Directions for this task
Repeat the entries below exactly as they appear, with no pictures.

Code change snippets
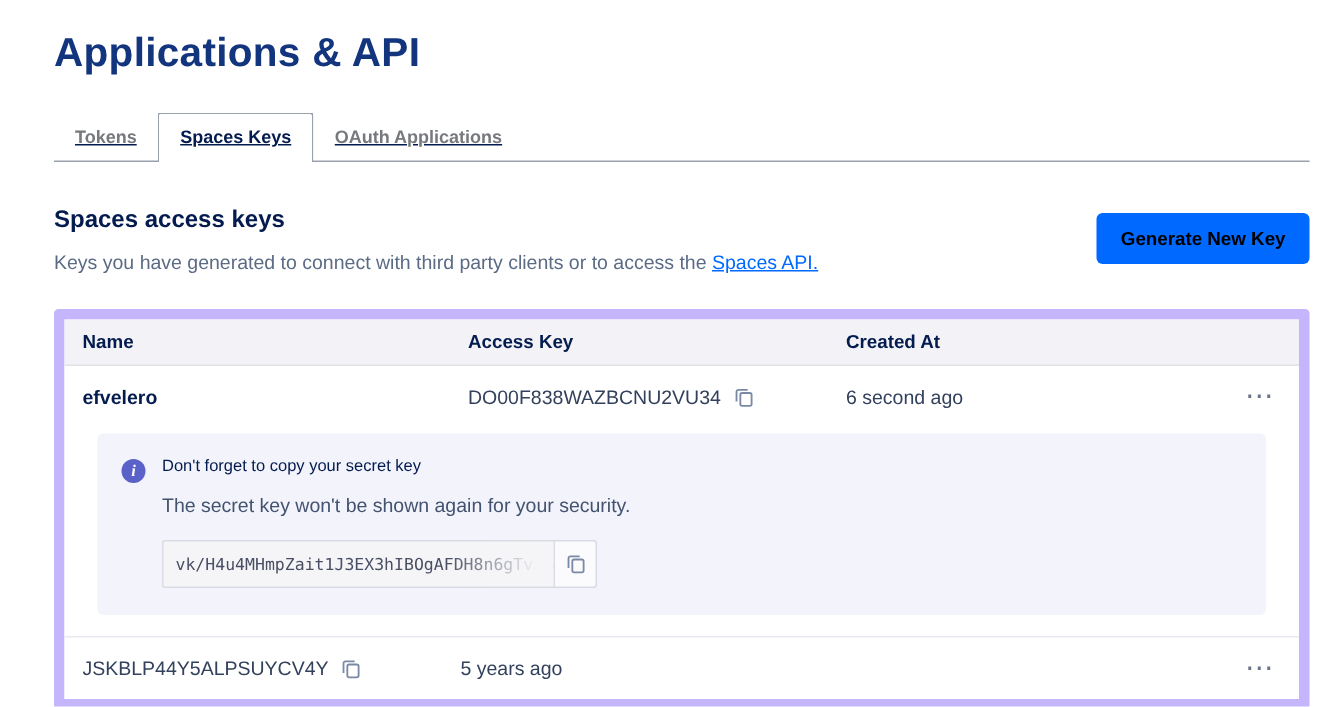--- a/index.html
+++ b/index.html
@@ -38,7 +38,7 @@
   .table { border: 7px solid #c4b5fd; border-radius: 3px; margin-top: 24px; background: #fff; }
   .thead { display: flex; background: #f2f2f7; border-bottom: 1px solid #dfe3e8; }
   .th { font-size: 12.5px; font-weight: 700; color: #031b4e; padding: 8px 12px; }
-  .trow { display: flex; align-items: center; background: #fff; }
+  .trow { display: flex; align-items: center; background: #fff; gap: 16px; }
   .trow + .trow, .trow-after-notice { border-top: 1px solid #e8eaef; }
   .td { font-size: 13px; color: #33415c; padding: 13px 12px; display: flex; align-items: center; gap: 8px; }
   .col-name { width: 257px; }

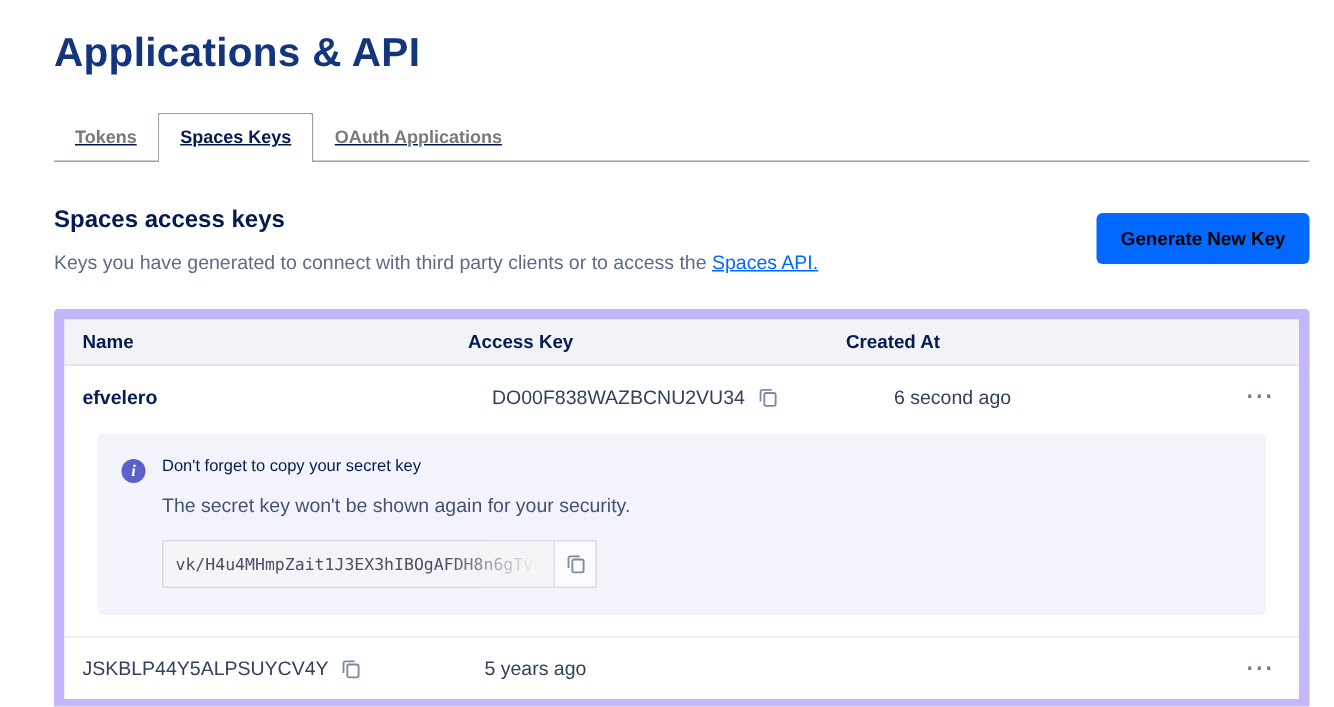--- a/index.html
+++ b/index.html
@@ -143,6 +143,7 @@
     </div>
 
     <div class="trow trow-after-notice">
+      <div class="td col-name cell-name">efshift</div>
       <div class="td col-key">
         <span>JSKBLP44Y5ALPSUYCV4Y</span>
         <span class="copy-icon">

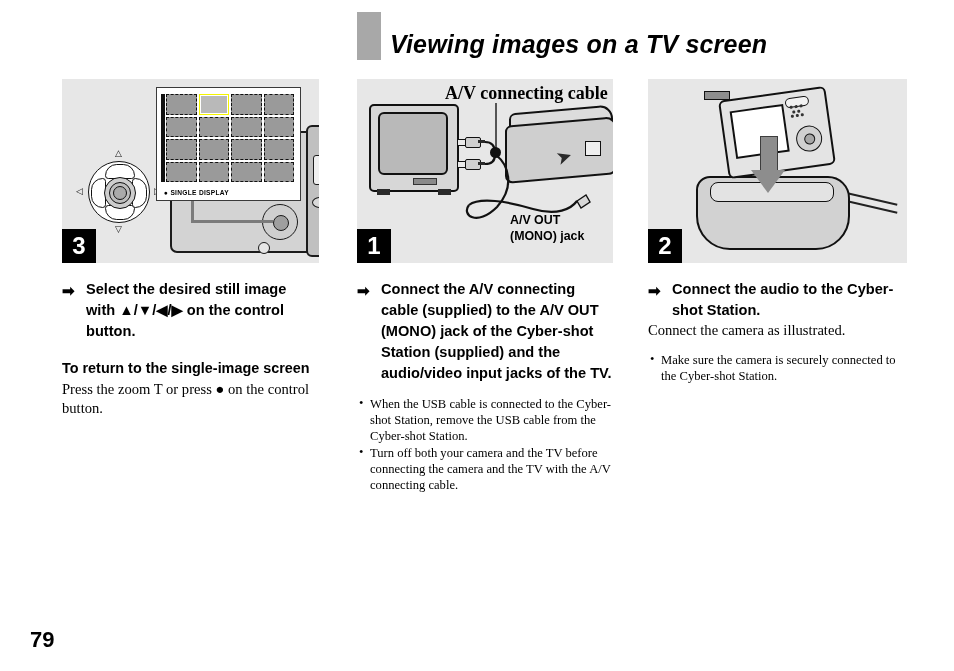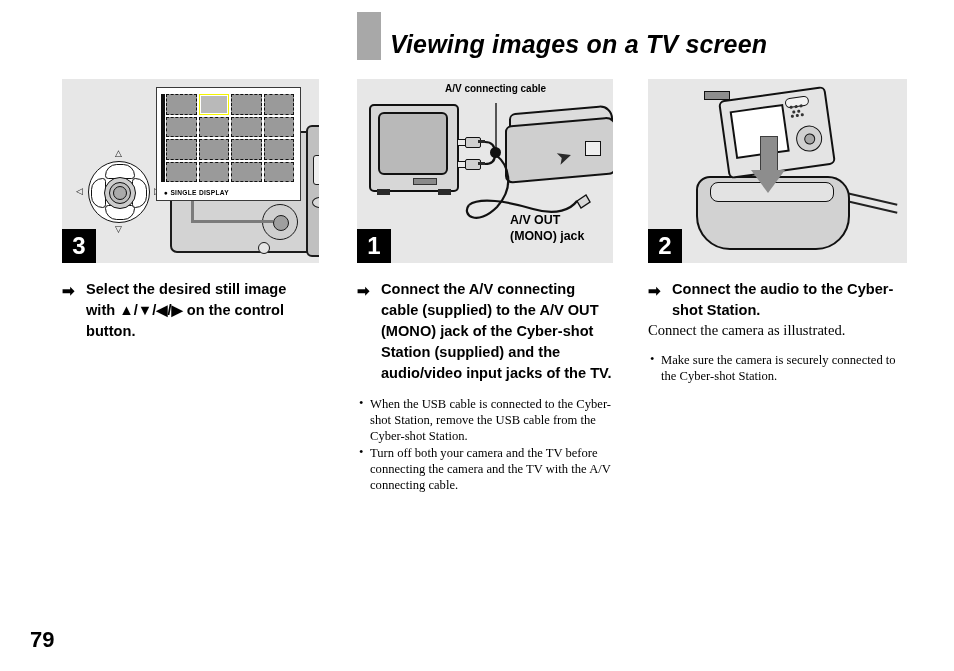--- a/index.html
+++ b/index.html
@@ -442,9 +442,9 @@
   #label-av-cable {
     position: absolute;
     left: 88px; top: 4px;
-    font-family: Liberation Sans, sans-serif;
+    font-family: Liberation Serif, serif;
     font-weight: bold;
-    font-size: 10px;
+    font-size: 18px;
     white-space: nowrap;
     z-index: 20;
   }

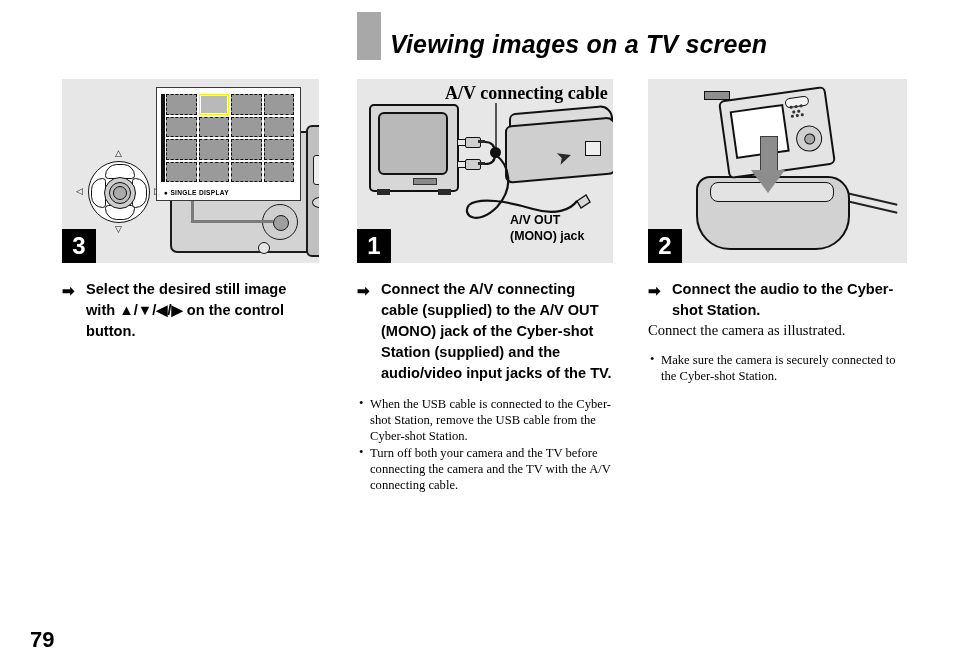--- a/index.html
+++ b/index.html
@@ -646,6 +646,7 @@
       <span class="arrow-icon">➡</span>
       <span>Select the desired still image with ▲/▼/◀/▶ on the control button.</span>
     </div>
+    <div class="subhead">To return to the single-image screen</div>
   </div>
 </div>
 

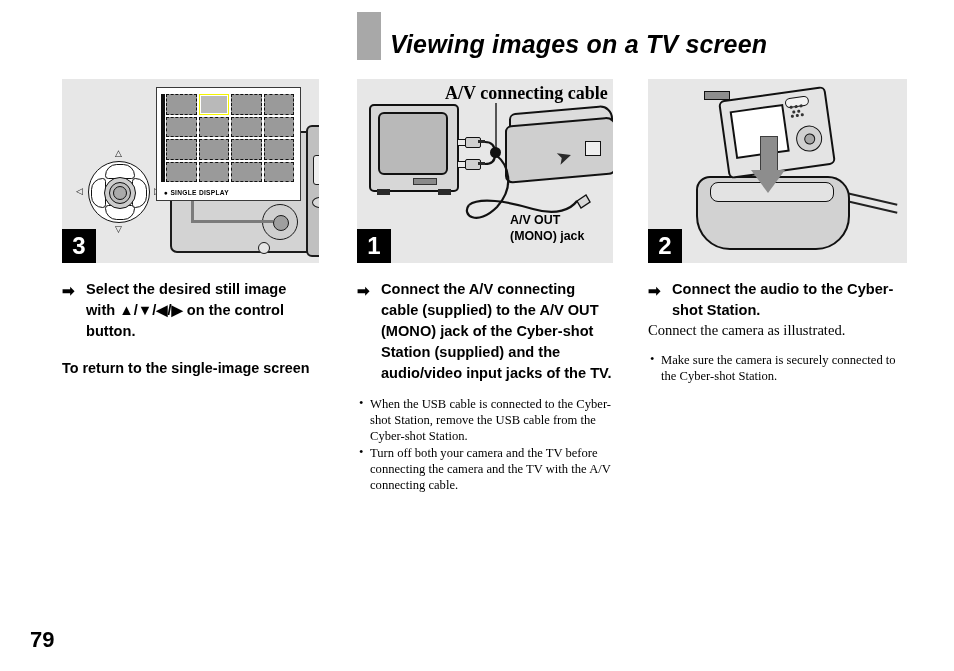--- a/index.html
+++ b/index.html
@@ -647,6 +647,7 @@
       <span>Select the desired still image with ▲/▼/◀/▶ on the control button.</span>
     </div>
     <div class="subhead">To return to the single-image screen</div>
+    <div class="para-tight">Press the zoom T or press ● on the control button.</div>
   </div>
 </div>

Exercise response
--- a/index.html
+++ b/index.html
@@ -38,7 +38,7 @@
   .table { border: 7px solid #c4b5fd; border-radius: 3px; margin-top: 24px; background: #fff; }
   .thead { display: flex; background: #f2f2f7; border-bottom: 1px solid #dfe3e8; }
   .th { font-size: 12.5px; font-weight: 700; color: #031b4e; padding: 8px 12px; }
-  .trow { display: flex; align-items: center; background: #fff; }
+  .trow { display: flex; align-items: center; background: #fff; gap: 16px; }
   .trow + .trow, .trow-after-notice { border-top: 1px solid #e8eaef; }
   .td { font-size: 13px; color: #33415c; padding: 13px 12px; display: flex; align-items: center; gap: 8px; }
   .col-name { width: 257px; }

--- a/index.html
+++ b/index.html
@@ -143,6 +143,7 @@
     </div>
 
     <div class="trow trow-after-notice">
+      <div class="td col-name cell-name">efshift</div>
       <div class="td col-key">
         <span>JSKBLP44Y5ALPSUYCV4Y</span>
         <span class="copy-icon">

--- a/index.html
+++ b/index.html
@@ -442,9 +442,9 @@
   #label-av-cable {
     position: absolute;
     left: 88px; top: 4px;
-    font-family: Liberation Sans, sans-serif;
+    font-family: Liberation Serif, serif;
     font-weight: bold;
-    font-size: 10px;
+    font-size: 18px;
     white-space: nowrap;
     z-index: 20;
   }

--- a/index.html
+++ b/index.html
@@ -646,6 +646,7 @@
       <span class="arrow-icon">➡</span>
       <span>Select the desired still image with ▲/▼/◀/▶ on the control button.</span>
     </div>
+    <div class="subhead">To return to the single-image screen</div>
   </div>
 </div>
 

--- a/index.html
+++ b/index.html
@@ -647,6 +647,7 @@
       <span>Select the desired still image with ▲/▼/◀/▶ on the control button.</span>
     </div>
     <div class="subhead">To return to the single-image screen</div>
+    <div class="para-tight">Press the zoom T or press ● on the control button.</div>
   </div>
 </div>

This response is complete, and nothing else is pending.